Getting smarter at predicting talent

SUMMARY:

Data-driven decisions drive better talent hiring at recruitment outsourcer Mindfield.

Cameron Laker
Cameron Laker

The difference between good companies and great companies is having employees that are switched on, engaged and aligned with the culture and aligned with the values – those are the companies that can go on major hyper-growth. If you have really poor people working with your customers every day, it doesn’t matter how good the strategy is.

That’s the view of Cameron Laker, chief executive of Canadian recruitment process outsourcing firm, Mindfield, which specializes in industries with high-volume recruitment needs, such as retail outlets and restaurants.

Mindfield is using cloud-based predictive technology from OutMatch to help its customers pinpoint those workers that match their core values and will help their companies grow.

While the company had already been using a base-level behavioral assessment tool to filter candidates, it lacked the full, end-to-end analytics the company was looking for. As Laker explains:

We had an assessment tool which would tell us whether they were good or not good, but we were struggling to find out what happened after that.

Laker wanted a tool that not only speeded up selection but one that looked beyond this initial assessment to make more accurate predictions of long-term success.

OutMatch does that by working out the behaviors of high performers in a particular role. But rather than this being a one-off, fixed set of behaviors, the platform continuously learns and grows. Data such as candidates’ attitudes to the job – whether the job matches expectations, for example – together with their managers’ views are all fed into the system. The more hires a customer makes, the more it learns.
That means, says Laker, that for customers hiring thousands of workers a year, the tool:

could get really smart, really fast, because of the sheer volume.

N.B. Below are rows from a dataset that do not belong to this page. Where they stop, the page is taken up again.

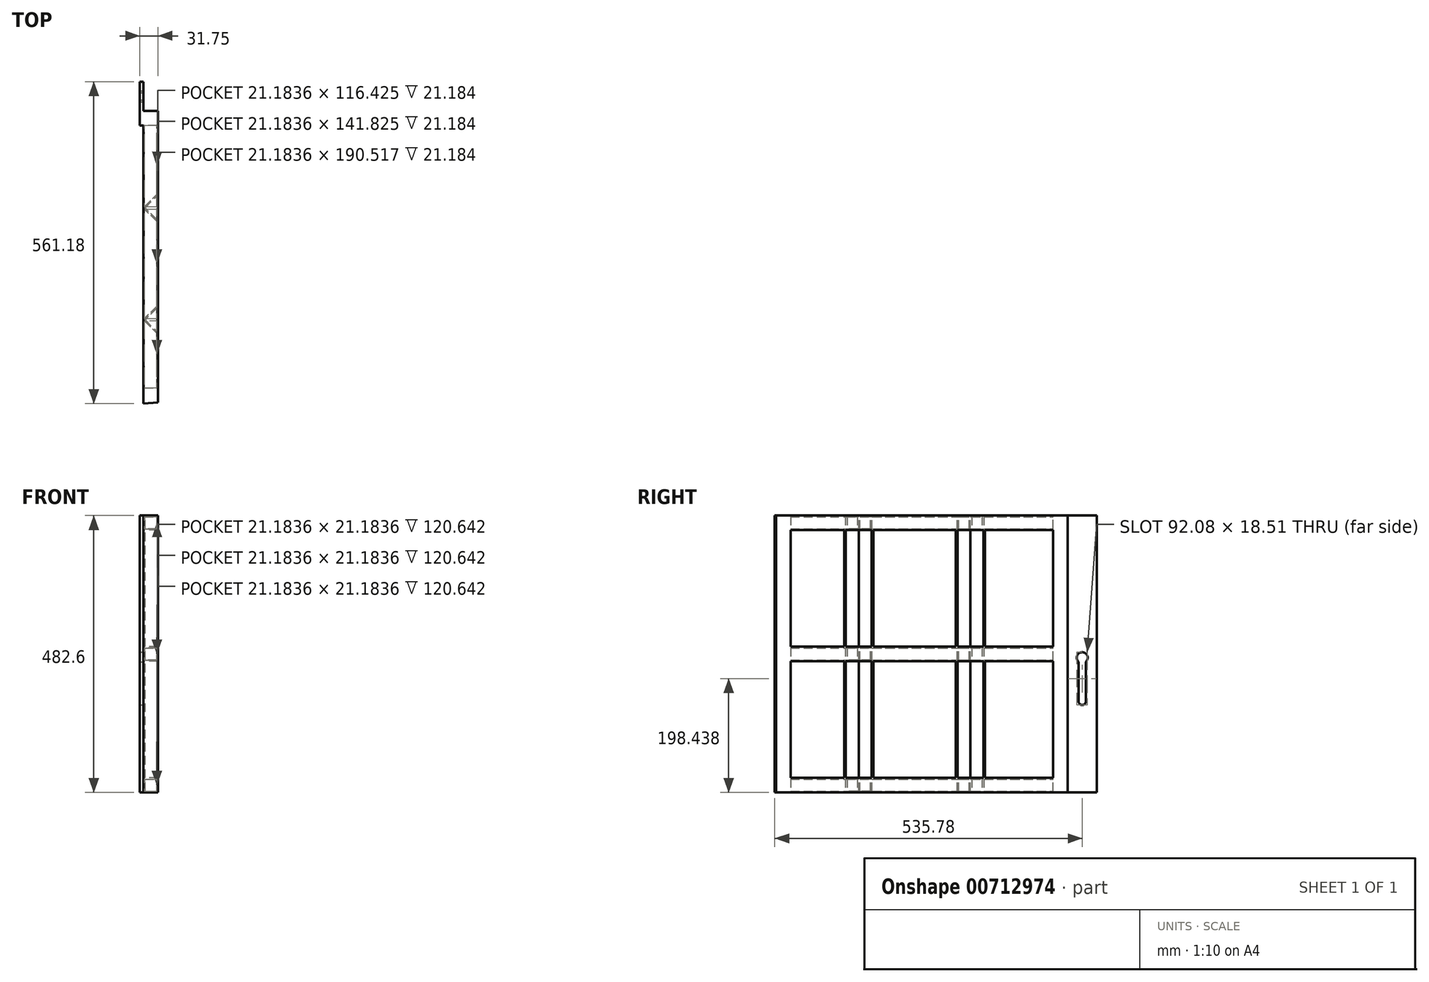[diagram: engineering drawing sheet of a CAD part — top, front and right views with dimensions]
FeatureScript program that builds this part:
annotation { "Feature Type Name" : "Feature", "Feature Type Description" : "" }
export const myFeature = defineFeature(function(context is Context, id is Id, definition is map)
    precondition{}
    {
        {
            var Q0;
            Q0=qCreatedBy(makeId("Front.planeOp"),FACE);
            var sketch = newSketch(context, id + "F0", { "sketchPlane" : qUnion([Q0])});
            skLineSegment(sketch, "E0.bottom", {"start": v(-12.7, 12.7) * mm, "end": v(12.7, 12.7) * mm});
            skLineSegment(sketch, "E0.top", {"start": v(-12.7, -12.7) * mm, "end": v(12.7, -12.7) * mm});
            skLineSegment(sketch, "E0.left", {"start": v(-12.7, 12.7) * mm, "end": v(-12.7, -12.7) * mm});
            skLineSegment(sketch, "E0.right", {"start": v(12.7, 12.7) * mm, "end": v(12.7, -12.7) * mm});
            skPoint(sketch, "E0.middle", {"position": v(0, 0) * mm});
            skLineSegment(sketch, "E1.0", {"start": v(-10.6, 10.6) * mm, "end": v(10.6, 10.6) * mm});
            skLineSegment(sketch, "E1.1", {"start": v(-10.6, 10.6) * mm, "end": v(-10.6, -10.6) * mm});
            skLineSegment(sketch, "E1.2", {"start": v(-10.6, -10.6) * mm, "end": v(10.6, -10.6) * mm});
            skLineSegment(sketch, "E1.3", {"start": v(10.6, 10.6) * mm, "end": v(10.6, -10.6) * mm});
            skLineSegment(sketch, "E2.1.0.0", {"start": v(12.7, 241.3) * mm, "end": v(12.7, 215.9) * mm});
            skLineSegment(sketch, "E2.1.0.1", {"start": v(-12.7, 241.3) * mm, "end": v(-12.7, 215.9) * mm});
            skLineSegment(sketch, "E2.1.0.2", {"start": v(-12.7, 215.9) * mm, "end": v(12.7, 215.9) * mm});
            skLineSegment(sketch, "E2.1.0.3", {"start": v(-12.7, 241.3) * mm, "end": v(12.7, 241.3) * mm});
            skLineSegment(sketch, "E2.1.0.4", {"start": v(-10.6, 218) * mm, "end": v(10.6, 218) * mm});
            skPoint(sketch, "E2.1.0.5", {"position": v(0, 228.6) * mm});
            skLineSegment(sketch, "E2.1.0.6", {"start": v(10.6, 239.2) * mm, "end": v(10.6, 218) * mm});
            skLineSegment(sketch, "E2.1.0.7", {"start": v(-10.6, 239.2) * mm, "end": v(10.6, 239.2) * mm});
            skLineSegment(sketch, "E2.1.0.8", {"start": v(-10.6, 239.2) * mm, "end": v(-10.6, 218) * mm});
            skLineSegment(sketch, "E2.2.0.0", {"start": v(12.7, 469.9) * mm, "end": v(12.7, 444.5) * mm});
            skLineSegment(sketch, "E2.2.0.1", {"start": v(-12.7, 469.9) * mm, "end": v(-12.7, 444.5) * mm});
            skLineSegment(sketch, "E2.2.0.2", {"start": v(-12.7, 444.5) * mm, "end": v(12.7, 444.5) * mm});
            skLineSegment(sketch, "E2.2.0.3", {"start": v(-12.7, 469.9) * mm, "end": v(12.7, 469.9) * mm});
            skLineSegment(sketch, "E2.2.0.4", {"start": v(-10.6, 446.6) * mm, "end": v(10.6, 446.6) * mm});
            skPoint(sketch, "E2.2.0.5", {"position": v(0, 457.2) * mm});
            skLineSegment(sketch, "E2.2.0.6", {"start": v(10.6, 467.8) * mm, "end": v(10.6, 446.6) * mm});
            skLineSegment(sketch, "E2.2.0.7", {"start": v(-10.6, 467.8) * mm, "end": v(10.6, 467.8) * mm});
            skLineSegment(sketch, "E2.2.0.8", {"start": v(-10.6, 467.8) * mm, "end": v(-10.6, 446.6) * mm});
            skLineSegment(sketch, "E2.direction1", {"start": v(0, 0) * mm, "end": v(0, 228.6) * mm, "construction": true});
            skSolve(sketch);
        }
        {
            var Q0;
            Q0=makeQuery(id+"F0.imprint","IMPRINT",FACE,{"disambiguationData":[TD([[makeQuery(id+"F0.imprint","IMPRINT",EDGE,{"derivedFrom":sQuery(id+"F0.wireOp",EDGE,"E2.2.0.0")}),-1.0]])]});
            var Q1;
            Q1=makeQuery(id+"F0.imprint","IMPRINT",FACE,{"disambiguationData":[TD([[makeQuery(id+"F0.imprint","IMPRINT",EDGE,{"derivedFrom":sQuery(id+"F0.wireOp",EDGE,"E2.1.0.0")}),-1.0]])]});
            var Q2;
            Q2=makeQuery(id+"F0.imprint","IMPRINT",FACE,{"disambiguationData":[TD([[makeQuery(id+"F0.imprint","IMPRINT",EDGE,{"derivedFrom":sQuery(id+"F0.wireOp",EDGE,"E0.bottom")}),-1.0]])]});
            extrude(context, id + "F1", {"entities" : qUnion([Q0, Q1, Q2]), "depth" : 508 * mm, "offsetDistance" : 25.4 * mm});
        }
        {
            var Q0;
            Q0=makeQuery(id+"F1.opExtrude","SWEPT_FACE",FACE,{"disambiguationData":[OSD([sQuery(id+"F0.wireOp",EDGE,"E2.2.0.3")])]});
            var sketch = newSketch(context, id + "F2", { "sketchPlane" : qUnion([Q0])});
            skLineSegment(sketch, "E3.bottom", {"start": v(12.7, 0) * mm, "end": v(-12.7, 0) * mm});
            skLineSegment(sketch, "E3.top", {"start": v(12.7, -25.4) * mm, "end": v(-12.7, -25.4) * mm});
            skLineSegment(sketch, "E3.left", {"start": v(12.7, 0) * mm, "end": v(12.7, -25.4) * mm});
            skLineSegment(sketch, "E3.right", {"start": v(-12.7, 0) * mm, "end": v(-12.7, -25.4) * mm});
            skLineSegment(sketch, "E4.bottom", {"start": v(-12.7, -508) * mm, "end": v(12.7, -508) * mm});
            skLineSegment(sketch, "E4.top", {"start": v(-12.7, -482.6) * mm, "end": v(12.7, -482.6) * mm});
            skLineSegment(sketch, "E4.left", {"start": v(-12.7, -508) * mm, "end": v(-12.7, -482.6) * mm});
            skLineSegment(sketch, "E4.right", {"start": v(12.7, -508) * mm, "end": v(12.7, -482.6) * mm});
            skSolve(sketch);
        }
        {
            var Q0;
            Q0=makeQuery(id+"F2.imprint","IMPRINT",FACE,{"disambiguationData":[TD([[makeQuery(id+"F2.imprint","IMPRINT",EDGE,{"derivedFrom":sQuery(id+"F2.wireOp",EDGE,"E3.bottom")}),-1.0]])]});
            var Q1;
            Q1=makeQuery(id+"F2.imprint","IMPRINT",FACE,{"disambiguationData":[TD([[makeQuery(id+"F2.imprint","IMPRINT",EDGE,{"derivedFrom":sQuery(id+"F2.wireOp",EDGE,"E4.bottom")}),1.0]])]});
            extrude(context, id + "F3", {"entities" : qUnion([Q0, Q1]), "operationType" : NewBodyOperationType.ADD, "oppositeDirection" : true, "depth" : 482.6 * mm, "offsetDistance" : 25.4 * mm});
        }
        {
            var Q0;
            Q0=makeQuery(id+"F3.boolean.opBoolean","MERGE",FACE,{"derivedFrom":[makeQuery(id+"F1.opExtrude","SWEPT_FACE",FACE,{"disambiguationData":[OSD([sQuery(id+"F0.wireOp",EDGE,"E0.left")])]}),makeQuery(id+"F1.opExtrude","SWEPT_FACE",FACE,{"disambiguationData":[OSD([sQuery(id+"F0.wireOp",EDGE,"E2.1.0.1")])]}),makeQuery(id+"F1.opExtrude","SWEPT_FACE",FACE,{"disambiguationData":[OSD([sQuery(id+"F0.wireOp",EDGE,"E2.2.0.1")])]}),makeQuery(id+"F3.opExtrude","SWEPT_FACE",FACE,{"disambiguationData":[OSD([sQuery(id+"F2.wireOp",EDGE,"E3.right")])]}),makeQuery(id+"F3.opExtrude","SWEPT_FACE",FACE,{"disambiguationData":[OSD([sQuery(id+"F2.wireOp",EDGE,"E4.left")])]})]});
            var sketch = newSketch(context, id + "F4", { "sketchPlane" : qUnion([Q0])});
            skLineSegment(sketch, "E5.bottom", {"start": v(-50.8, -12.7) * mm, "end": v(25.4, -12.7) * mm});
            skLineSegment(sketch, "E5.top", {"start": v(-50.8, 469.9) * mm, "end": v(25.4, 469.9) * mm});
            skLineSegment(sketch, "E5.left", {"start": v(-50.8, -12.7) * mm, "end": v(-50.8, 469.9) * mm});
            skLineSegment(sketch, "E5.right", {"start": v(25.4, -12.7) * mm, "end": v(25.4, 469.9) * mm});
            skArc(sketch, "E6", {"start": v(-19.05, 215.15) * mm, "mid": v(-25.4, 231.78) * mm, "end": v(-31.75, 215.15) * mm});
            skArc(sketch, "E7", {"start": v(-31.75, 146.05) * mm, "mid": v(-25.4, 139.7) * mm, "end": v(-19.05, 146.05) * mm});
            skLineSegment(sketch, "E8", {"start": v(-19.05, 146.05) * mm, "end": v(-19.05, 215.15) * mm});
            skLineSegment(sketch, "E9", {"start": v(-31.75, 146.05) * mm, "end": v(-31.75, 215.15) * mm});
            skSolve(sketch);
        }
        {
            var Q0;
            Q0=qSketchRegion(id+"F4",true);
            extrude(context, id + "F5", {"entities" : qUnion([Q0]), "operationType" : NewBodyOperationType.ADD, "depth" : 6.35 * mm, "offsetDistance" : 25.4 * mm});
        }
        {
            var Q0;
            Q0=makeQuery(id+"F5.boolean.opBoolean","MERGE",FACE,{"derivedFrom":[makeQuery(id+"F1.opExtrude","SWEPT_FACE",FACE,{"disambiguationData":[OSD([sQuery(id+"F0.wireOp",EDGE,"E2.2.0.3")])]}),makeQuery(id+"F5.opExtrude","SWEPT_FACE",FACE,{"disambiguationData":[OSD([sQuery(id+"F4.wireOp",EDGE,"E5.top")])]})]});
            var sketch = newSketch(context, id + "F6", { "sketchPlane" : qUnion([Q0])});
            skLineSegment(sketch, "E10", {"start": v(12.7, -194.73) * mm, "end": v(-12.7, -169.33) * mm});
            skLineSegment(sketch, "E11", {"start": v(-12.7, -169.33) * mm, "end": v(12.7, -143.93) * mm});
            skLineSegment(sketch, "E12.0", {"start": v(-9.72, -169.33) * mm, "end": v(12.7, -146.91) * mm});
            skLineSegment(sketch, "E12.1", {"start": v(12.7, -191.75) * mm, "end": v(-9.72, -169.33) * mm});
            skLineSegment(sketch, "E13", {"start": v(12.7, -194.73) * mm, "end": v(12.7, -191.75) * mm});
            skLineSegment(sketch, "E14", {"start": v(12.7, -143.93) * mm, "end": v(12.7, -146.91) * mm});
            skLineSegment(sketch, "E15", {"start": v(-12.7, -266.7) * mm, "end": v(12.7, -266.7) * mm, "construction": true});
            skLineSegment(sketch, "E16.MirrorCS", {"start": v(12.7, -389.47) * mm, "end": v(12.7, -386.49) * mm});
            skLineSegment(sketch, "E17.MirrorCS", {"start": v(12.7, -338.67) * mm, "end": v(12.7, -341.65) * mm});
            skLineSegment(sketch, "E18.MirrorCS", {"start": v(12.7, -341.65) * mm, "end": v(-9.72, -364.07) * mm});
            skLineSegment(sketch, "E19.MirrorCS", {"start": v(-9.72, -364.07) * mm, "end": v(12.7, -386.49) * mm});
            skLineSegment(sketch, "E20.MirrorCS", {"start": v(-12.7, -364.07) * mm, "end": v(12.7, -389.47) * mm});
            skLineSegment(sketch, "E21.MirrorCS", {"start": v(12.7, -338.67) * mm, "end": v(-12.7, -364.07) * mm});
            skSolve(sketch);
        }
        {
            var Q0;
            Q0=qSketchRegion(id+"F6",true);
            extrude(context, id + "F7", {"entities" : qUnion([Q0]), "operationType" : NewBodyOperationType.ADD, "oppositeDirection" : true, "depth" : 482.6 * mm, "offsetDistance" : 25.4 * mm});
        }
        {
            var Q0;
            Q0=makeQuery(id+"F5.boolean.opBoolean","MERGE",FACE,{"derivedFrom":[makeQuery(id+"F1.opExtrude","SWEPT_FACE",FACE,{"disambiguationData":[OSD([sQuery(id+"F0.wireOp",EDGE,"E2.2.0.3")])]}),makeQuery(id+"F5.opExtrude","SWEPT_FACE",FACE,{"disambiguationData":[OSD([sQuery(id+"F4.wireOp",EDGE,"E5.top")])]})]});
            var sketch = newSketch(context, id + "F8", { "sketchPlane" : qUnion([Q0])});
            skLineSegment(sketch, "E22", {"start": v(12.7, -508) * mm, "end": v(-12.7, -510.38) * mm});
            skLineSegment(sketch, "E23", {"start": v(-12.7, -510.38) * mm, "end": v(-12.7, -508) * mm});
            skLineSegment(sketch, "E24", {"start": v(-12.7, -508) * mm, "end": v(12.7, -508) * mm});
            skSolve(sketch);
        }
        {
            var Q0;
            Q0=makeQuery(id+"F8.imprint","IMPRINT",FACE,{"disambiguationData":[TD([[makeQuery(id+"F8.imprint","IMPRINT",EDGE,{"derivedFrom":sQuery(id+"F8.wireOp",EDGE,"E22")}),-1.0]])]});
            extrude(context, id + "F9", {"entities" : qUnion([Q0]), "operationType" : NewBodyOperationType.ADD, "oppositeDirection" : true, "depth" : 482.6 * mm, "offsetDistance" : 25.4 * mm});
        }
    });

Using the tool for the last 18 months or so has helped Mindfield make smarter sourcing decisions, enabling it to quickly reject unsuitable candidates, which can be a time consuming job for recruiters with high volume of hires. As Laker points out:

If you’re managing 1,000 jobs per year and of their jobs 30 applicants per job, you’ve got 30,000 people to sift through.

That takes care of the bottom 20% to 25%, but an equal priority is to identify the top 20% of performers, which is where OutMatch is really making a difference, according to Laker:

Through OutMatch we’ve got a library of 900 profiles and we configure and calibrate a certain job type or title to one of the validated profiles in the library. That enables us to get right out-of-the-box a really accurate assessment tool that’s not just looking for generic behaviors, but is looking for behaviors that are proven to be associated with performance in that job.

In a restaurant, for example, behaviors needed for front-of-house servers will be different than the behaviors required for cooks working behind the scenes.

A cook in a chain restaurant many need to be able to follow particular cooking instructions to ensure what they serve matches other restaurants in the group. So sought-after behaviors in this case might be someone good with attention to detail, takes pride in following steps and consistency. Laker explains:

It’s the weighting and calibration of each of those that can predict the likelihood of performance in that job.

Making a difference

The tool is making a big difference to the way it chooses appropriate candidates for clients, notes Laker:

It’s been fantastic at helping our recruiters identify who they should be spending time with. It’s proving to really drive a lot of efficiencies in how we manage the front end of the recruiting process i.e. who should we be interested in in the applicants who came in.

It also bought in a lot of data about regional differences in talent pools and to help the company increase it’s the numbers of people in that talent pool. Laker explains:

So we can look at average scores for different roles and regions and identify where we’re really good from a talent pool perspective and where we’re thin. So, we use the tool to identify if there are regions or spots where maybe the average applicant is lower and that gives us an indication maybe we have to ramp up our advertising or sourcing activities in that market.

Another major benefit, believes Laker, is that it’s helped Mindfield to improve the predictability and consistency in the types of people the company hires:

It’s added a level of scientific evidence to the why behind why you hire someone and it’s really a bout behaviours rather than experience.

Often the data can reveal a very different profile from the perceived wisdom within a company about the qualities of a successful worker.

Laker’s vision for the future is to be able to use the OutMatch platform to provide insights into customers’ workforce, looking at the quality of hire and engagement of those hires and how those people progress in the business:

Ultimately, we want to provide insight into their workforce they’ve never had before, to better understand the workforce today and clear strategies on how to improve it.

Data may take the subjectivity out choosing the right candidate, but there is still a place for gut-feeling. OutMatch chief executive, Greg Moran, says:

We never tell a client, ‘Forget about you’re hiring process just rely 100 % on what we’re doing’. So much of this comes down to human interaction and the fit between the hiring manager and the candidate. You can have someone who matches up perfectly, but the hiring manager and him/her just don’t like each other.